Exercise aim: Give the lines below again exactly, starting with the line that holds "right wrist: (714, 355, -3)" and going on through the line that holds "right ankle: (671, 420, -4)".

Records excerpted from a collection:
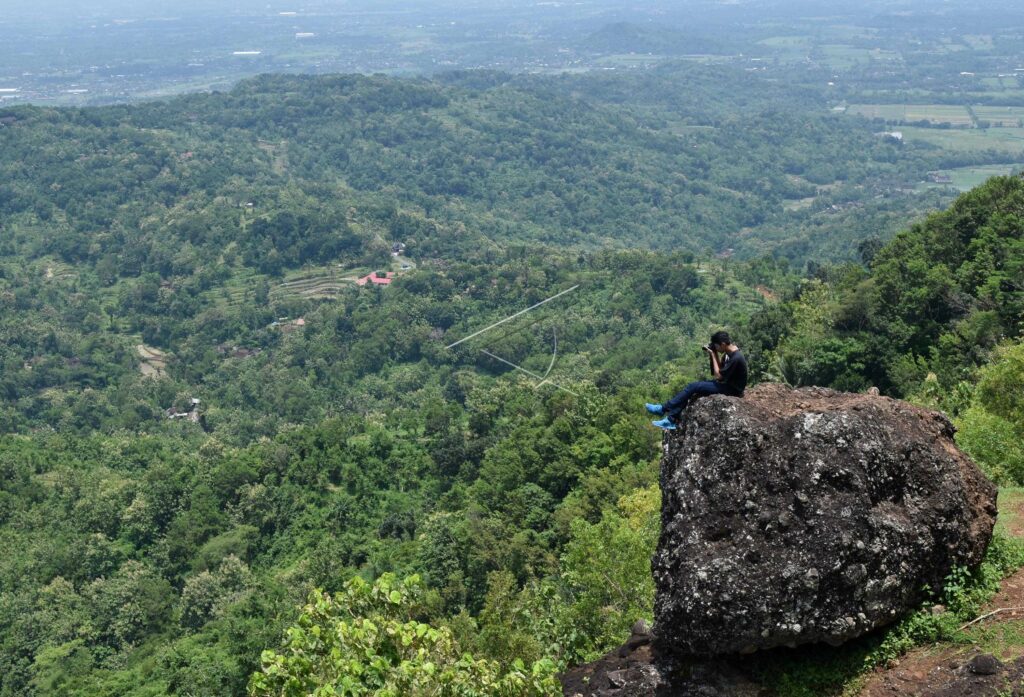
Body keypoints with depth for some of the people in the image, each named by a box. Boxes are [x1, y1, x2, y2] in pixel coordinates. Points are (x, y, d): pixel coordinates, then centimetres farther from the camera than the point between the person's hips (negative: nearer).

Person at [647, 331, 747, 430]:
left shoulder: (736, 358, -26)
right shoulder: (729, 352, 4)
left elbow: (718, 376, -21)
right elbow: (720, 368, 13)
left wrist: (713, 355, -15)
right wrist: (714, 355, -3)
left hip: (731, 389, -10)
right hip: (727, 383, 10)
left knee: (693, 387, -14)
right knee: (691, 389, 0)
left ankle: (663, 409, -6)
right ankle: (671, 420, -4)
==
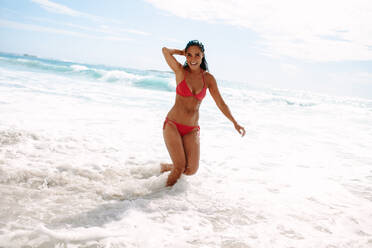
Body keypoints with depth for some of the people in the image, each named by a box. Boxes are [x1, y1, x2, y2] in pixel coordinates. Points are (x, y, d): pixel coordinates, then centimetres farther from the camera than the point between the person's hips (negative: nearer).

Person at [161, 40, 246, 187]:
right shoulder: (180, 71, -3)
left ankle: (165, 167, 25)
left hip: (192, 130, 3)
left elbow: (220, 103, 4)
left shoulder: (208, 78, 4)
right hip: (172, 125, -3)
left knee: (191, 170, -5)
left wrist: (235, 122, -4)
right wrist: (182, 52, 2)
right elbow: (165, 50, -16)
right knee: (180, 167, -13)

Exercise output:
right wrist: (714, 355, -3)
left hip: (731, 389, -10)
right hip: (727, 383, 10)
left knee: (693, 387, -14)
right knee: (691, 389, 0)
left ankle: (663, 409, -6)
right ankle: (671, 420, -4)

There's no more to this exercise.